Letters to the editor — Wednesday (12-3-14)

Published 6:25 pm Tuesday, December 2, 2014

Why produce coal ash in first place?

Are there any real beneficial uses to coal ash? Did we not go through this with asbestos? Would it be best not to produce coal ash in the first place?

We contaminate the air from every step in the coal use process. We’ve seen the investor benefits, with Duke never missing an opportunity for profit and their public resistance to change. They worried that the clean smokestacks law would cripple our energy economy. As profits continue, we know that is not the case.

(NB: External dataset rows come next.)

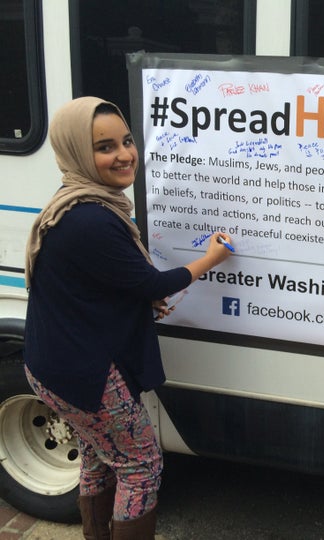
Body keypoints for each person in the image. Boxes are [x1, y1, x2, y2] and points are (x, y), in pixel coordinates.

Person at [23, 96, 233, 539]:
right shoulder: (91, 220)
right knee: (140, 464)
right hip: (86, 375)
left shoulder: (72, 202)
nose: (123, 154)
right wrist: (210, 258)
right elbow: (152, 285)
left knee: (100, 455)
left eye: (127, 140)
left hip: (53, 368)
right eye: (104, 147)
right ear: (78, 152)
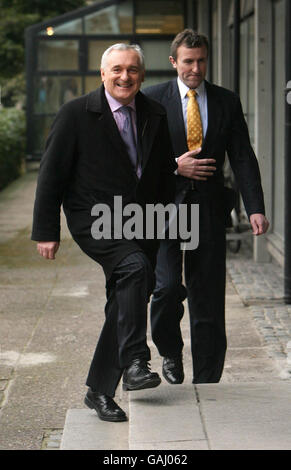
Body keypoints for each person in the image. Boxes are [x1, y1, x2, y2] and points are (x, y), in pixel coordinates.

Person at [31, 43, 177, 422]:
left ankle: (98, 391)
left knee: (126, 298)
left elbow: (160, 174)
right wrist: (46, 230)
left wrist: (163, 222)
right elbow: (51, 175)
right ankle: (135, 361)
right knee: (135, 271)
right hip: (93, 216)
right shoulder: (75, 114)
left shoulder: (154, 113)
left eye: (132, 70)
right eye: (116, 69)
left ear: (142, 76)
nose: (124, 76)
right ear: (102, 74)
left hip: (142, 220)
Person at [143, 29, 269, 385]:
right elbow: (137, 159)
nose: (195, 68)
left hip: (208, 210)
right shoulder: (152, 100)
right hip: (163, 210)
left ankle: (208, 380)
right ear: (173, 62)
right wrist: (173, 166)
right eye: (188, 61)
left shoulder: (226, 100)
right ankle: (169, 350)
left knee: (208, 296)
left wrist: (255, 206)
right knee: (165, 288)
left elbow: (243, 157)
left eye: (201, 61)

Some worry that the new EPA rules will stifle our economy; it is just not true. We see that Duke has quietly, since 2005, reduced its dependence on coal for energy production from 55 percent to 38 percent, increased its scrubbing of emissions from 80 percent to 96 percent this year and reduced its production of coal ash by default.

We can end the production of coal ash in our lifetime, reduce emissions from coal and translate our profit structure in the energy sector to a more environmentally responsible one and create jobs producing clean energy, if we support the EPA plan to reduce our carbon emissions.

— Terry Lansdell

Charlotte

Men sing of glory

As you are making plans to celebrate Christmas, don’t neglect to put the Salisbury Men’s Chorus Concert Sing We Now of Christmas, on Sunday, Dec. 7 at 4 p.m. on top of your list.

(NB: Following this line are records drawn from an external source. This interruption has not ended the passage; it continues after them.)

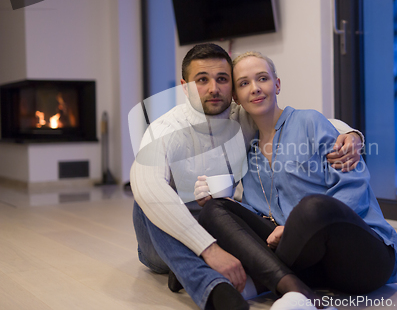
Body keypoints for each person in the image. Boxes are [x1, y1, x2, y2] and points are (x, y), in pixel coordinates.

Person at [130, 44, 365, 310]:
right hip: (165, 242)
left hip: (216, 227)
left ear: (232, 87)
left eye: (222, 79)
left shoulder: (242, 117)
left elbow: (305, 122)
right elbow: (147, 186)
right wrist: (208, 249)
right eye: (202, 80)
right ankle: (211, 286)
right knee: (149, 197)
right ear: (185, 87)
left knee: (226, 212)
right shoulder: (165, 128)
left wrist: (353, 136)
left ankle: (204, 271)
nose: (213, 88)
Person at [196, 51, 397, 309]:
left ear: (277, 84)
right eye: (244, 83)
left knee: (313, 207)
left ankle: (259, 282)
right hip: (310, 264)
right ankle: (298, 291)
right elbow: (257, 210)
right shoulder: (248, 151)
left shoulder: (309, 122)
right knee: (214, 209)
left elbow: (354, 185)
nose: (256, 89)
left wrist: (293, 228)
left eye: (263, 78)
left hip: (362, 257)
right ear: (236, 97)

The Advent concert is not performed by distant individuals paid to travel into town. These are faces of men you have met in our schools, local businesses, grocery stores and post offices. These are fathers supporting their kids’ teams in Little League, doctors who deliver babies, and retirees who give back to the community through volunteer work.

These are the tenors and baritones of real life who truly understand the hills and valleys of musical crescendos and decrescendos.

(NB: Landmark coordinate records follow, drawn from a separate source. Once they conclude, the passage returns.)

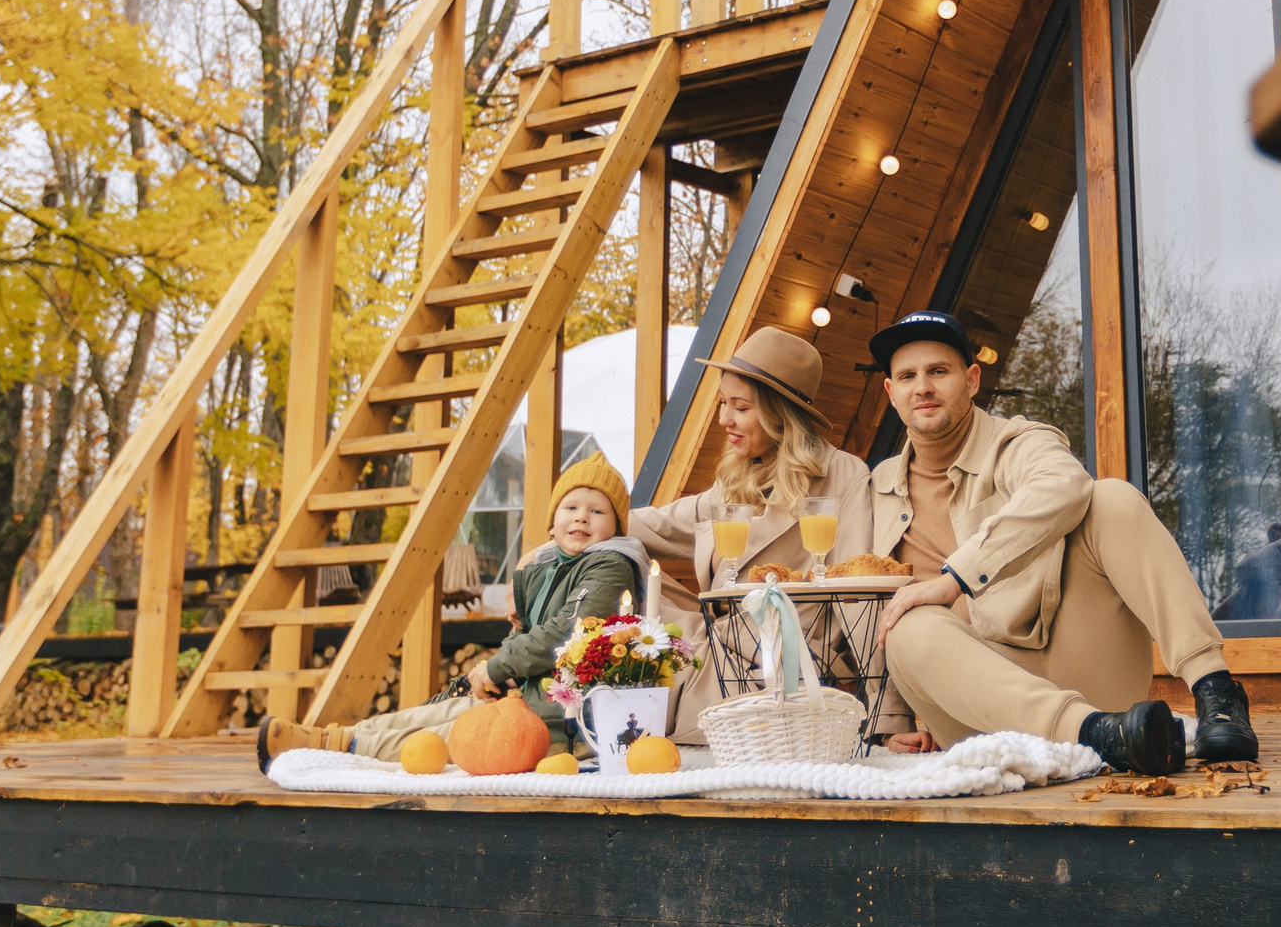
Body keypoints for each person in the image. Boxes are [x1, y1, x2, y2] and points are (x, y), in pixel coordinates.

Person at [865, 309, 1258, 775]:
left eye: (938, 372)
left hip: (1084, 671)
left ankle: (1217, 692)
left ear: (971, 380)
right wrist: (892, 719)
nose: (923, 387)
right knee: (909, 626)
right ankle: (1098, 736)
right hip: (980, 712)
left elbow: (1063, 483)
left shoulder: (1018, 442)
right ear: (891, 392)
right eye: (908, 376)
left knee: (1111, 499)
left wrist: (956, 579)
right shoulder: (878, 487)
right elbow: (873, 604)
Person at [255, 453, 650, 767]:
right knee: (432, 714)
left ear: (615, 527)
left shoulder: (610, 565)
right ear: (552, 522)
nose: (582, 516)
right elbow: (528, 633)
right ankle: (328, 738)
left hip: (566, 715)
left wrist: (498, 667)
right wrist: (505, 671)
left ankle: (338, 749)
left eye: (597, 512)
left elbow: (568, 633)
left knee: (456, 731)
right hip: (528, 695)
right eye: (571, 507)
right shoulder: (546, 567)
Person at [627, 326, 874, 739]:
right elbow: (658, 524)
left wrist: (884, 718)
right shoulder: (737, 478)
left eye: (739, 407)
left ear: (780, 413)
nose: (724, 419)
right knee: (615, 564)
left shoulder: (844, 477)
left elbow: (858, 597)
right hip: (717, 644)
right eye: (724, 403)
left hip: (787, 659)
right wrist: (559, 539)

There is something infinitely special hearing the voices of men forged by the heroics of daily life, fueled by a passion to glorify God, and directed by the angelic Rosemary Kinard that kindles hearts to greater warmth and moves souls to richer compassion.

Skip the mall and visit St. John’s main sanctuary on Sunday for a Christmas event that will resound within you for many weeks. I can’t wait!